New bike path in Westminster to commemorate groundbreaking school desegregation ruling

The city of Westminster has announced plans to build a new bike path that will honor the historic court ruling ending school segregation in California.

Gonzalo and Felicitas Mendez
Gonzalo and Felicitas Mendez challenged segregation in California’s public schools with the Mendez et al v. Westminster lawsuit, which ultimately prevailed and paved the way for the U.S. Supreme Court’s Brown v. Board ruling in 1954.

This year marks the 70th anniversary of the landmark Mendez et al v. Westminster decision, which declared separate schools for Mexican American students unlawful and laid the foundation for the Brown v. Board of Education decision of 1954.

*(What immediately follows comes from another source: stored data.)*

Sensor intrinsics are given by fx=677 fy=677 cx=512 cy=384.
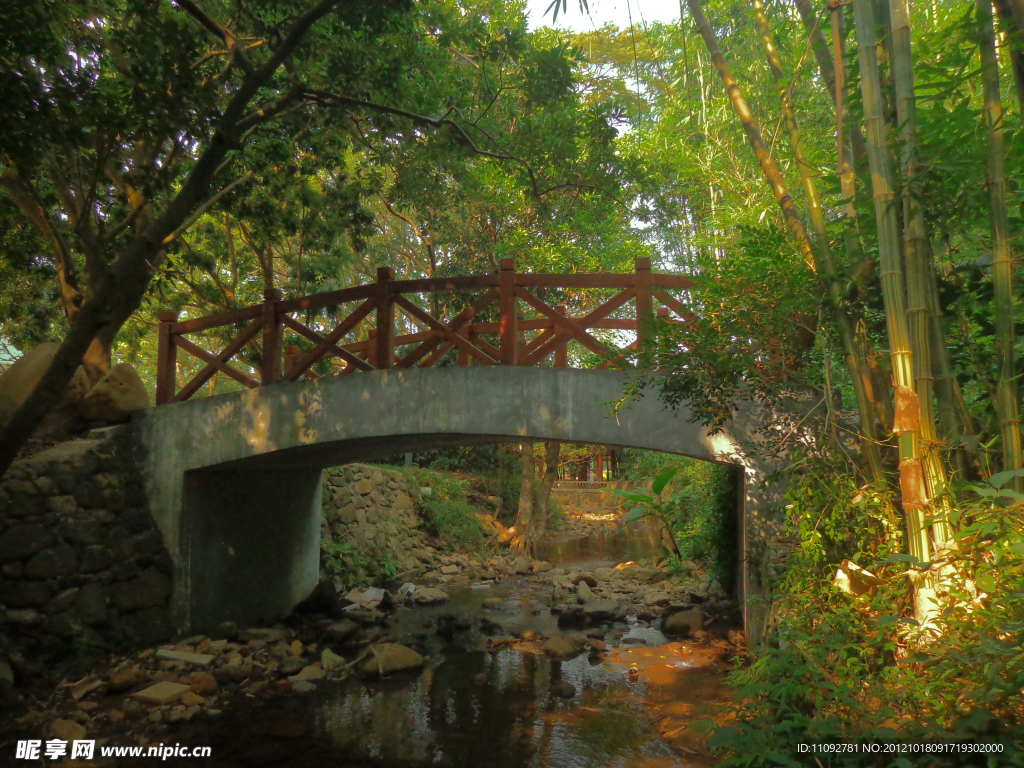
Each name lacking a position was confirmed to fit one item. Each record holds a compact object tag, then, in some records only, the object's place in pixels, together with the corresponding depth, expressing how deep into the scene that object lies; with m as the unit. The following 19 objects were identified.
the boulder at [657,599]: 9.24
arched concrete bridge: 5.85
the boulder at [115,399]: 7.12
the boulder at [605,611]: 8.71
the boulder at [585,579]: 10.82
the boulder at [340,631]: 7.68
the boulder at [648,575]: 11.09
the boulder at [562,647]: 7.22
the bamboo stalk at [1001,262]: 2.85
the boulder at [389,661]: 6.63
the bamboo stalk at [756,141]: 4.20
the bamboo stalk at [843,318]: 3.73
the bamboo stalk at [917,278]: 3.00
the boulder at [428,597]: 9.92
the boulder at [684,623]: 7.73
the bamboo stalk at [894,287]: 3.01
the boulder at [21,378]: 6.48
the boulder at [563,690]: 5.91
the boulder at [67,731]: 4.83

Though lesser known than Brown v. Board, the Mendez lawsuit — brought by Orange County residents Felicitas and Gonzalo Mendez on behalf of their daughter, Sylvia — has been highlighted in countless articles, featured in a documentary and commemorated on a U.S. postage stamp. (OCDE also produced this podcast earlier in the year.)

Yet, as Orange County Register reporter Peter Larsen notes in a recent column, there aren’t really any local monuments to mark the case’s place in U.S. history.

Fittingly, the “The Mendez Historic Freedom Trail” will run along Hoover Street near the site once occupied by Hoover Elementary School, where Sylvia Mendez and other children of Mexican descent were assigned. The path will travel between Garden Grove Boulevard and Bolsa Avenue, according to an announcement on Westminster’s Facebook page.

The project will be funded through a $2.3 million grant from the California Natural Resources Agency and is expected to begin in early 2019.